Après un nouvel effeuillage réussi signé La Flaque, c'est au tour de la tête d'affiche
Mr. White Noise d'investir la scène. Seul power-trio de la soirée, les Parisiens débarquent le lendemain de la sortie de leur nouvel EP
Amongst The Ashes. Après quelques notes, on se fait immédiatement trois remarques : déjà, cette soirée sera décidément placée sous le signe des bassistes qui font mal. Ensuite, que le groupe a décidé d'aborder les seventies sous l'angle du rock psyché, là où les Desperate Sons ont choisi la voie du blues. Et surtout, que la musique de Mr. White Noise PUE LE SEXE. Ce n'est pas juste que ça groove : c'est poisseux, lascif. Ça fait vibrer les parties intimes et ça provoque de la joie physique au passage. Une chanson comme "Dime Len" semble optimisée pour permettre de pécho en fin de soirée : la finesse incroyable du batteur Côme Huveline titille les tétons, la basse de Damiano Signorelli rebondit comme une paire de fesses sur un Big George et la voix enjôleuse de Valentin Gillet fait basculer le tout dans le royaume magique de la musique qui dégouline. Le son est à nouveau très bon bien qu'un peu chargé en subs, et la foule adhère comme un seul homme au propos d'un groupe dont l'attitude scénique entre arrogance et autodérision rend très sympathique. Le côté rock de la formation se marie parfaitement avec un côté plus pop ou plus prog, illustrés respectivement par le riff sautillant ouvrant "Lunar Park Blues" et le long break central et ambiancé du même titre. Mr White Noise parvient à garder une cohérence impressionnante malgré l'ampleur de leur registre musical, et ils quittent la scène sous des vivats mérités.

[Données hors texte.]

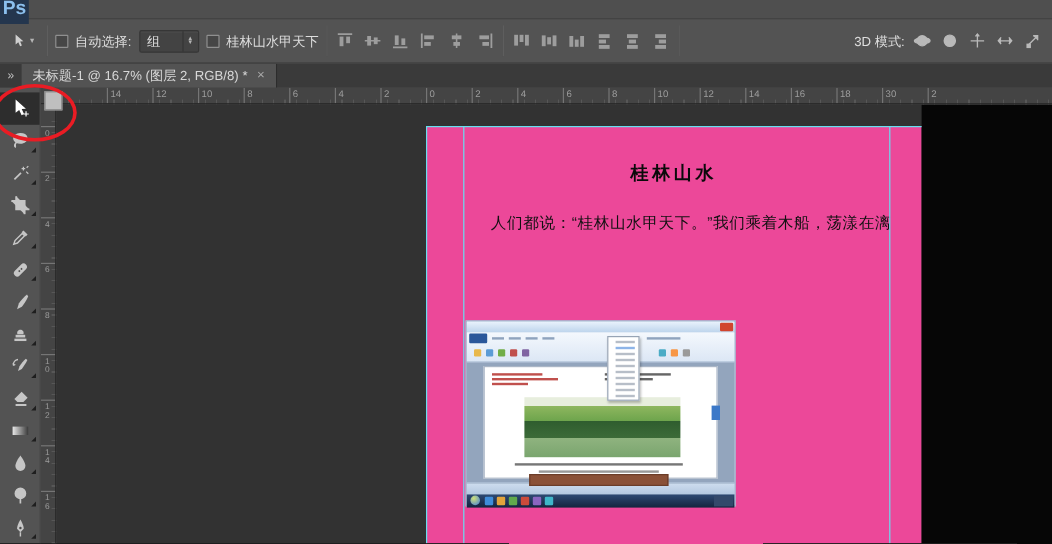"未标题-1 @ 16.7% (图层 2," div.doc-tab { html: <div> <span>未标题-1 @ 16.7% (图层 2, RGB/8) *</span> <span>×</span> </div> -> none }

Carton plein. Entre l'affiche de rêve, le son excellent, le pari gagné des interludes burlesques, cette soirée à la Mécanique Ondulatoire se positionne d'ores et déjà dans le top 5 des meilleures dates rock de l'année. Honte à vous si vous n'y étiez pas, mais vous pourrez toujours vous rattraper en vous procurant les disques des trois groupes d'exception qui ont joué ce soir. Hell yeah !!